C’est dans ce contexte qu’est apparu, on devrait dire réapparu car il a un air de déjà vu, un Monde où le mode de résolution des conflits est désormais la guerre. Qu’on le veuille ou non, le Monde est en bataille.


Les menées guerrières de la Russie sont d’une autre nature que les actions militaires des Etats-Unis quand ils se voulaient gendarmes du Monde, et agissaient sous l’égide des Nations Unies, un visa obtenu parfois par tromperie, comme pour la seconde guerre d’Irak, mais toujours jugé nécessaire.

Les guerres de Poutine sont des actes de conquête territoriale, sans prétention morale ou de sécurité autre que nationale.

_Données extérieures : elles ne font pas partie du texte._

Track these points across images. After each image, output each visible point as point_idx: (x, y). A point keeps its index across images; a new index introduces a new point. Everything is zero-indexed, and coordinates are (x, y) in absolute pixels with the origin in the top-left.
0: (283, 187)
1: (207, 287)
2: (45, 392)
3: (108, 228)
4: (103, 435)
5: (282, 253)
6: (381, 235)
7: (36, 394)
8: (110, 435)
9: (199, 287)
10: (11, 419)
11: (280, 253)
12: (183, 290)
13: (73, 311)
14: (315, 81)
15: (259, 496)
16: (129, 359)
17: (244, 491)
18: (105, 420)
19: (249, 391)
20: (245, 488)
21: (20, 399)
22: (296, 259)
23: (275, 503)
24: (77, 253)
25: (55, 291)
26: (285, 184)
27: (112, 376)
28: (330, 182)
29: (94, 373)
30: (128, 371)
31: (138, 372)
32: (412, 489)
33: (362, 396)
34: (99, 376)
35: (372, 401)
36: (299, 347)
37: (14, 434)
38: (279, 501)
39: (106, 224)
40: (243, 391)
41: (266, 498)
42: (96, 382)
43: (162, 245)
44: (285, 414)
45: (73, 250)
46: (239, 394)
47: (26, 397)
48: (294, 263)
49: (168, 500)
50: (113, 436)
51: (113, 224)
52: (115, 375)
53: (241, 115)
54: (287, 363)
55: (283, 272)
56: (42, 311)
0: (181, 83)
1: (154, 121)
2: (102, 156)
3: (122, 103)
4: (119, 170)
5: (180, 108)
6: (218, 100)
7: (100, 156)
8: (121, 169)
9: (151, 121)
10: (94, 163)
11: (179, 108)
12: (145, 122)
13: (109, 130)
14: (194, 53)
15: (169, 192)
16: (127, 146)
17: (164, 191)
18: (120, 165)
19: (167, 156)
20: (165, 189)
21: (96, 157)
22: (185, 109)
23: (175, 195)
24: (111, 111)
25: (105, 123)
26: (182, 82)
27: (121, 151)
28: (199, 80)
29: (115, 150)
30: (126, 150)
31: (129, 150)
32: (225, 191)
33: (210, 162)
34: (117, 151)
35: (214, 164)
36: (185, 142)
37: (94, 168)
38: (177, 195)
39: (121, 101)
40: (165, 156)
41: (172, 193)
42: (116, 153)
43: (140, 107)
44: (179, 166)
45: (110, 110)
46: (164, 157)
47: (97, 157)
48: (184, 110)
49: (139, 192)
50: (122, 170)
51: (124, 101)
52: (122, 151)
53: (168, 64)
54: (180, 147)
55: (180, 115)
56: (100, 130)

Chacun pour soi. Dans ce Monde nouveau les règles du jeu ont changé. Les naïfs continuent d’agiter les valeurs d’universalisme, alors qu’il s’agit d’un bras-de-fer universel. Chaque pays, chaque régime, chaque gouvernement s’interroge sur le meilleur moyen de se préserver.


On parle du Sud global qui n’existe pas, il n’a pas de O6, il s’agit d’un fourre-tout dans lequel on place des Etats qui isolément tentent de tirer leur épingle du nouveau jeu ouvert par l’isolationnisme américain et l’interventionnisme russe.


La troisième guerre mondiale a commencé. De manière hybride, façon de désigner une belligérance nuancée par la menace nucléaire, le conflit armé a gagné la planète.


Ce conflit mondial est suicidaire. Il détruira l’humanité plus rapidement que le méchant climat, si l’on ne trouve pas de moyen de sortir de cette impasse.

La Russie, puissance nucléaire majeure, ne peut être défaite, proclame Vladimir Poutine. Il se trompe. L’URSS a été vaincue en Afghanistan, les USA aussi, et encore ailleurs plusieurs fois.

Quant à Taïwan, à terme, c’est-à-dire quand la production de composants électroniques qu’elle assure ne sera plus irremplaçable, rien ne s’opposera à ce que la Chine en reprenne possession. Il est d’ailleurs probable que cette unification soit une occasion d’infléchissement du régime chinois. La mise au pas de Taïwan sera une autre affaire que celle de Kong-Kong.


Dans l’avenir immédiat, les Etats-Unis menacent de laisser l’Europe se débrouiller sur l’Ukraine, et Trump n’arrangera rien. La réponse de l’Union européenne devrait être de soutenir la Chine dans sa revendication de Taïwan. Une telle position aurait sans doute un effet salutaire sur les plus isolationnistes des Américains.


La tentation des Etats-Unis de fracturer l’Occident doit être mise en lumière si l’on veut espérer sortir de ce nouveau monde de chacun pour soi, car il n’est que la fin de tout.